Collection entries
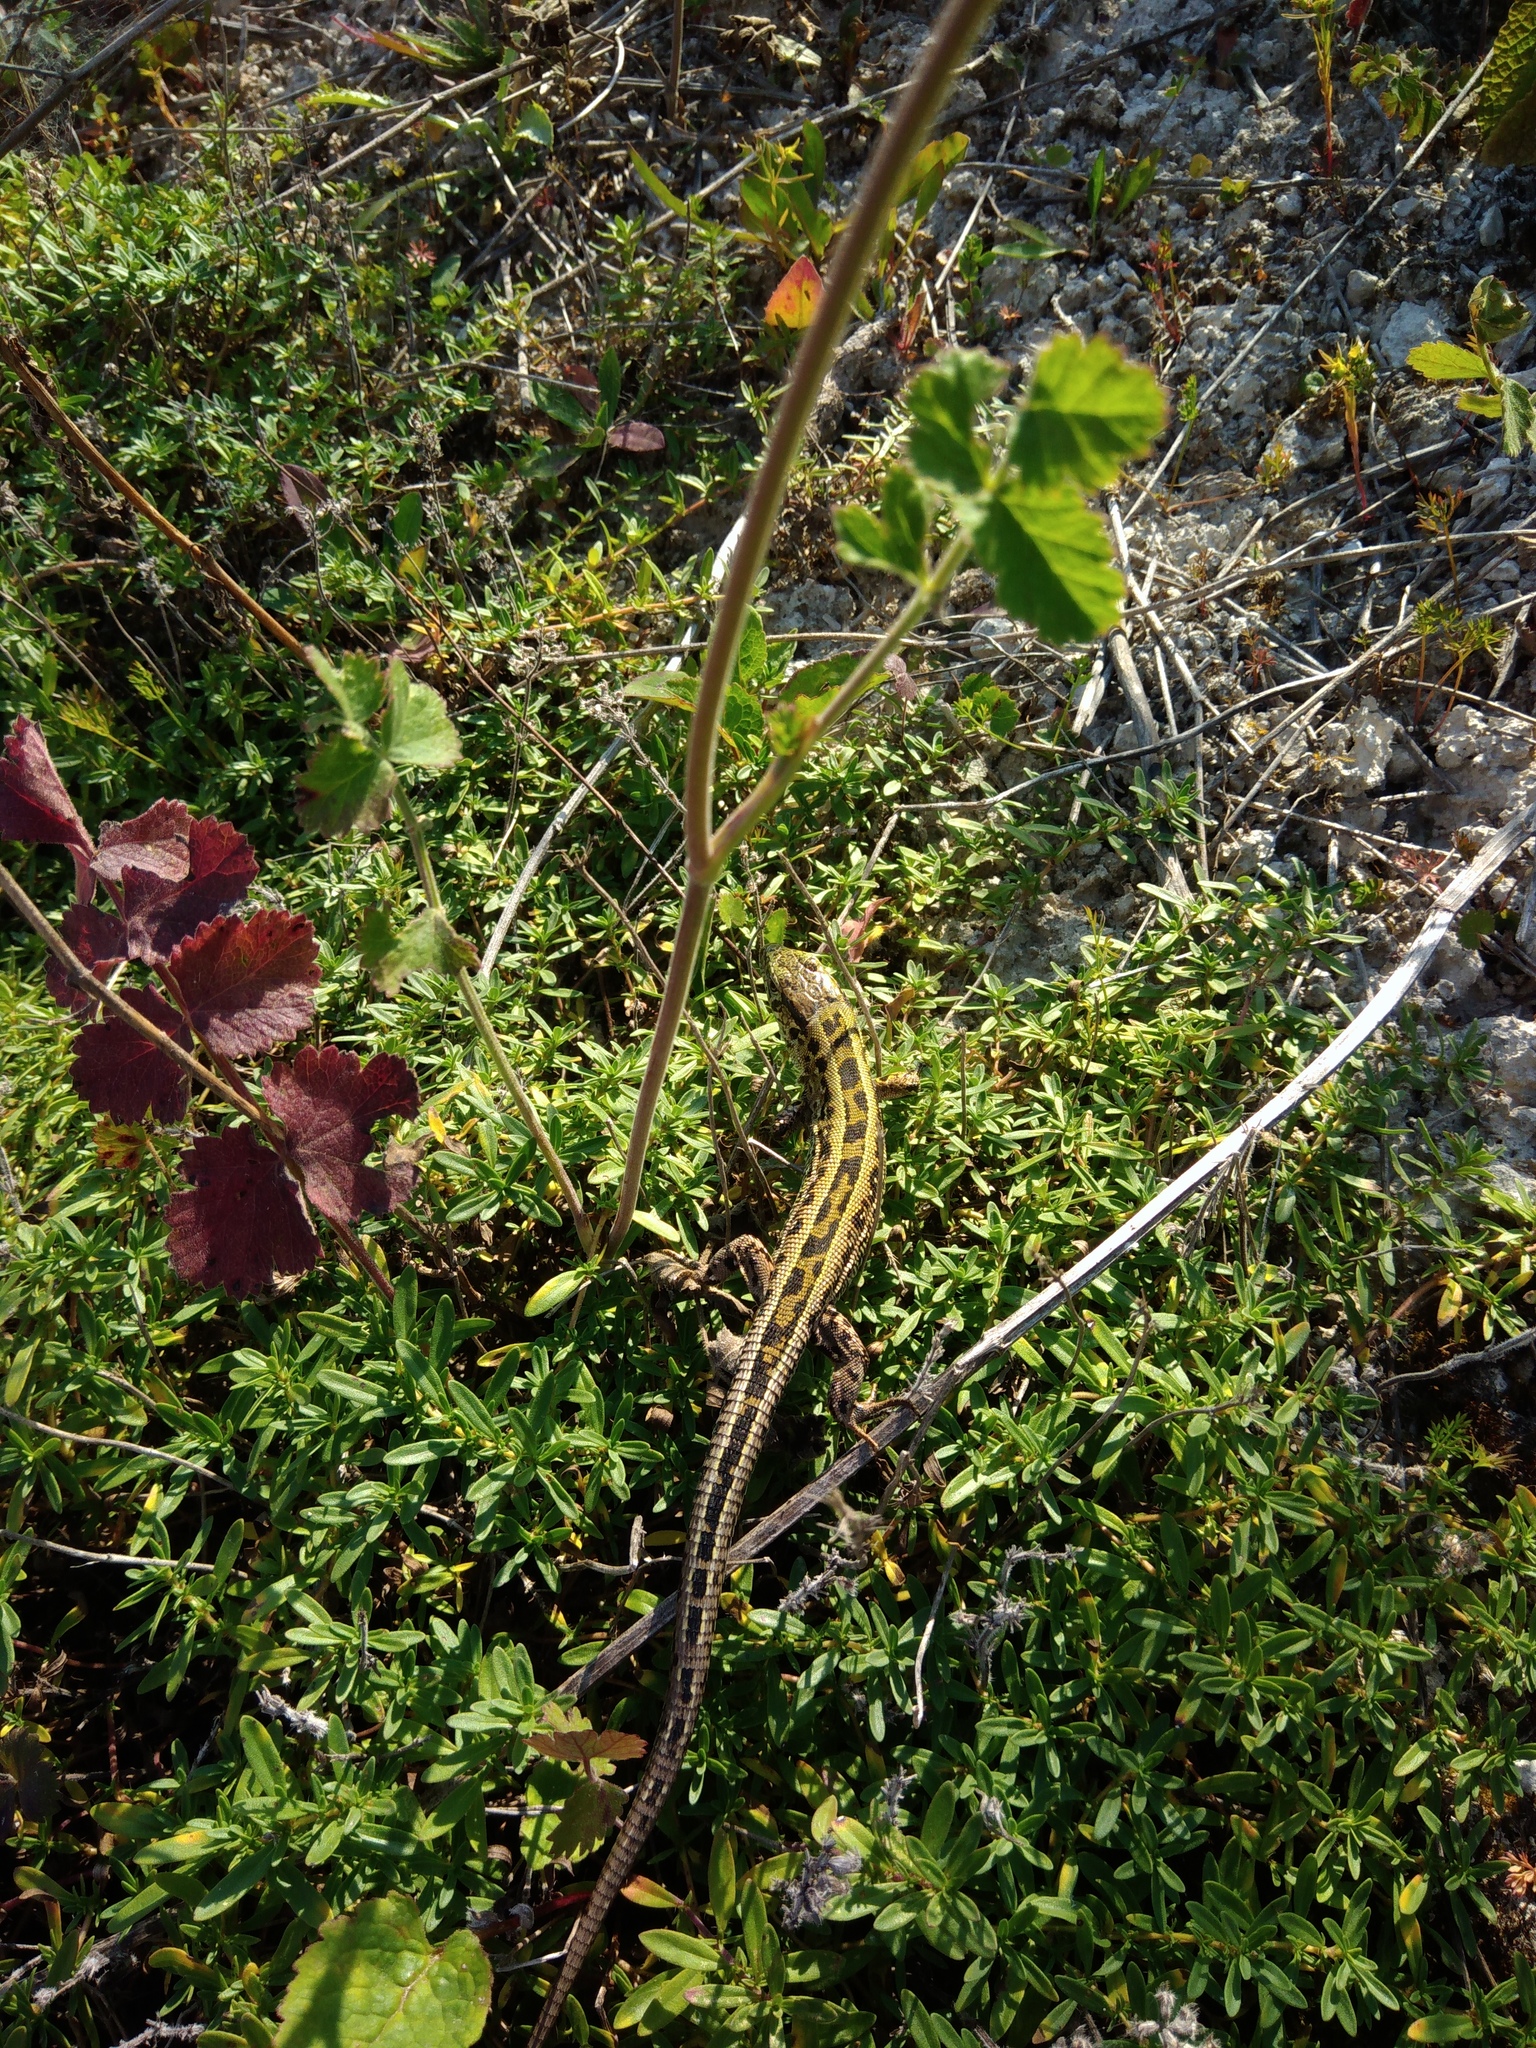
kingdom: Animalia
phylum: Chordata
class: Squamata
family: Lacertidae
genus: Lacerta
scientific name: Lacerta agilis
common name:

> **Directions for this task**: Output every line from the entries above as a JSON list of strings, one string per line, with blank lines and the pictures left out.

> **Written answer**:
[
  "kingdom: Animalia",
  "phylum: Chordata",
  "class: Squamata",
  "family: Lacertidae",
  "genus: Lacerta",
  "scientific name: Lacerta agilis",
  "common name:"
]